In 2008, a mathematician named Patrick McIntyre, together with the psychologists Joachim Krueger and David Mussweiler, raised a question that had been hovering quietly over the field for nearly a decade.5 What if the effect was not really an effect at all? What if it was an artifact of how the data had been arranged?

The argument goes like this. Imagine you score a hundred people on a test where the maximum possible self-estimate is 100 and the minimum is zero. People who score very low cannot, mathematically, estimate themselves below their true score by much — there is no room below them. People who score very high cannot estimate themselves above their true score by much, for the same reason. This is called a ceiling-and-floor effect. Add to it a phenomenon called regression to the mean: any noisy estimate, on average, will drift toward the middle of the scale. Take random numbers, plot them this way, and you will reproduce something resembling the Dunning-Kruger pattern even when no psychological effect exists.

McIntyre demonstrated this with simulations. He generated fake data in which self-assessment was deliberately uncorrelated with performance — that is, where there was no psychological insight or blind spot at all, just noise. The plotted result still showed low scorers “overestimating” and high scorers “underestimating” themselves. The curve emerged from arithmetic, not from any quirk of the human mind.

The finding did not destroy the original research, but it complicated it. Some portion of what Dunning and Kruger had measured was real psychology. Some portion was math impersonating psychology. The hard question — how much was which — remained open.

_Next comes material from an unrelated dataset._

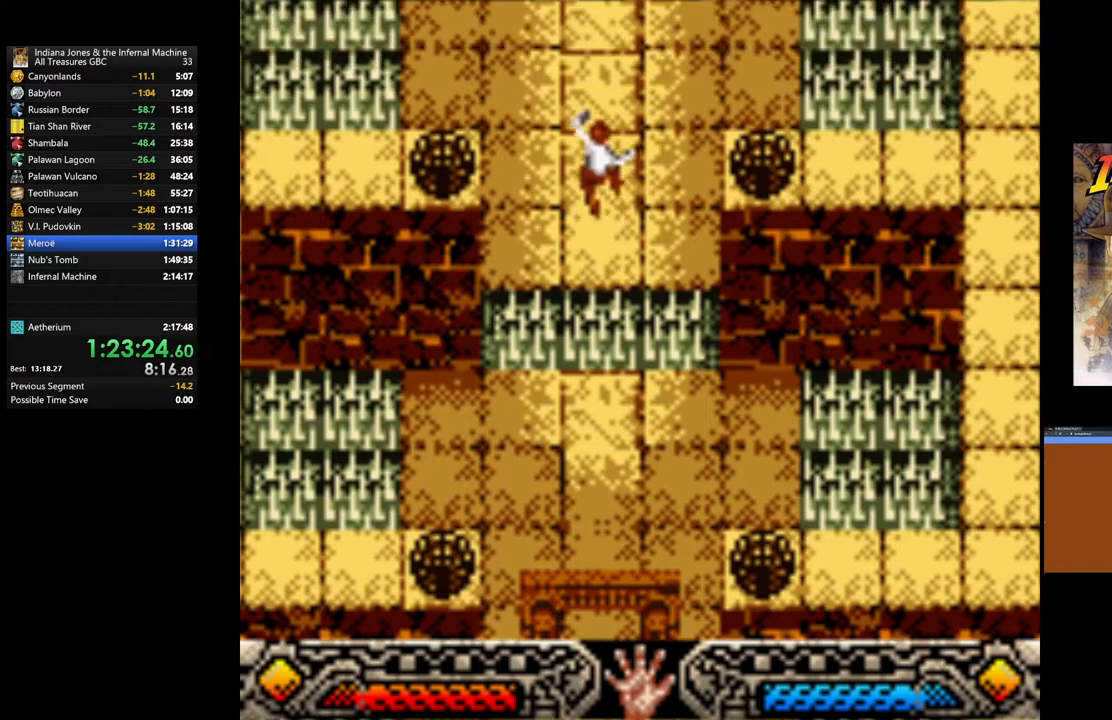
{"buttons": [], "left_stick": "up", "right_stick": "center", "events": []}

A more recent attempt at the answer arrived in 2020, when the Australian psychologist Gilles Gignac and the Polish psychologist Marcin Zajenkowski revisited the question with a different methodology.6 Rather than testing people against an arbitrary skill like joke-rating, they measured actual IQ in a sample of 929 adults and asked each participant to estimate their own IQ on the standard scale. They then analyzed the data with techniques designed to control for the statistical artifacts McIntyre had identified.

The famous gap mostly dissolved. What Gignac and Zajenkowski found, once the regression artifacts were stripped out, was a modest positive correlation between people’s self-estimates and their actual intelligence — roughly 0.3. People with lower IQs did, on average, overestimate themselves slightly more than people with higher IQs, but the difference was small. The dramatic, cartoonish Dunning-Kruger pattern was largely an optical illusion produced by the way the original data had been plotted. The dramatic conclusions that had been built on top of it — about democracy, about expertise, about the dangers of the loudly ignorant — had been built on a foundation considerably less sturdy than the meme suggested.

What Was Actually There

It would be tidy to say at this point that the Dunning-Kruger Effect has been debunked, and to file the whole thing away. But the science is more interesting than that.

When the statistical artifacts are accounted for, something does remain. It is smaller than the original paper claimed and far smaller than the internet believes. But people who lack a skill do, on average, exhibit a particular kind of confidence: not the manic certainty of Mount Stupid, but a quiet inability to locate the edges of their own knowledge. They do not know what they do not know. The error is not loudness. The error is not noticing.

Dunning has spent the years since 1999 refining this point in subsequent papers, often complaining mildly that the public version of his work has wandered far from the original.7 In a 2011 review in Advances in Experimental Social Psychology, he and his colleagues described the finding less as a chart and more as a problem of metacognition — the mind’s capacity to think about its own thinking.8 In an unfamiliar domain, the metacognitive apparatus simply has nothing to work with. A novice chess player, presented with a position they have just blundered, cannot see the blunder, because the very pattern-recognition that would flag the mistake is the pattern-recognition they do not yet possess. The blindness is not a personality flaw. It is a structural feature of learning anything from scratch.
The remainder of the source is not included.